A proper program for raising goat kids begins prior to birth, because producing a healthy newborn kid means meeting the nutritional needs of the doe while she is gestating. Once the kid is born, it's really up to you to make sure it gets off to a good start.
Key management practices
There are two management practices that are critical to the future health of a newborn kid. First, the navel cord needs to be dipped in a tincture of iodine solution. This will help prevent disease-causing organisms from directly entering the body. Iodine treatment will promote drying of the cord to help it break away cleanly from the navel. Do NOT
remove the cord; allow it to dry and fall off on its own. Early removal can result in the kid bleeding to death.
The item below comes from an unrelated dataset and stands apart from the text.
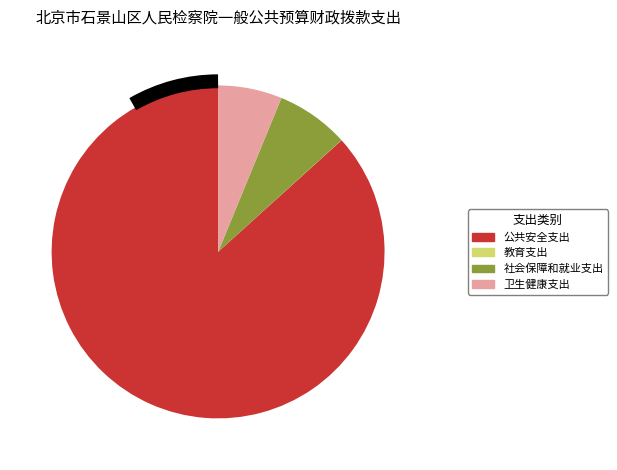

Is it true that 卫生健康支出 is 12% of the pie?

False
Even more critical to a kid's future health is making sure it is fed colostrum as soon after birth as possible. Colostrum is the first milk produced by the doe. Colostrum contains antibodies which provide the kid's initial immunity against diseases. Since the antibodies in colostrum can only be effectively absorbed in the first 18 hours after birth, feeding as early as possible is recommended. The amount of colostrum fed in the first 24 hours should be 10% of the kid’s body weight. Bottle feeding colostrum helps ensure adequate consumption. Excess colostrum can be frozen and saved for orphaned kids.
Disease organisms, particularly caprine arthritis encephalitis (CAE), can be transmitted from the doe to the kid through the colostrum. Transmission can be avoided by feeding kids colostrum from does shown to be CAE-free, using heat-treated colostrum or by feeding a colostrum replacement. After kids consume their colostrum, they can be left with the doe to nurse or started on milk replacer, such as Purina®
Kid Milk Replacer.
When bottle feeding, keep kids on a proper feeding schedule and restrict intake, since overfeeding can lead to diarrhea, bloat and even death due to Clostridium perfringens
, which thrive on excessive starches and sugars in the digestive tract (this is called “overeating disease” or enterotoxemia). Kids can be aggressive eaters, and it is tempting to give them more than they should have, so be adamant about sticking with a recommended program. A typical kid feeding program is outlined below.
||Amount of liquid milk per feeding
||Colostrum, 10% of body weight*
|Days 2 - 10
||4 - 6 oz
||4 - 5 times/day
|Days 11 - 21
||7 - 12 oz
||3 - 4 times/day
|Days 21 - weaning
||12 - 16 oz
*e.g., a 4-lb kid would need 0.4 lbs of colostrum, or about 6.5 oz (0.4 lbs x 16 oz/lb)
Smaller kids should eat at the lower end of the range, larger kids would need the higher amount in the range provided.
When kids are offered a good quality hay or pasture plus a creep feed, they can be weaned as early as 30 days of age, but it is better to wait until 6 to 8 weeks. A better measure for weaning a kid is when it weighs at least 2 to 2.5 times its birth weight and is eating a significant amount of dry food. It may help to gradually reduce the amount of milk replacer being offered as you approach the designated weaning date. Kids will start consuming hay or pasture by 2 weeks of age; this intake of fiber stimulates the development of the epithelial lining of the rumen, which is critical for future digestive health and function. Shortly thereafter they can be offered a fortified concentrate feed such as Purina® Noble Goat Grower
or Purina® Goat Chow
, both of which will provide critical nutrients. These nutritional steps will help you make sure your kids get off to a healthy start for a long life.
Environmental management is also important. Kids should be housed in clean pastures or dry lots, and crowding should be avoided. Shelter from the elements is essential. The drier the premises, the less chance for exposure to pathogens and parasites, all of which love moisture. Proper vaccination and parasite control programs will minimize chances for future health problems. With proper care, your kids will be off to a long, healthy and productive life!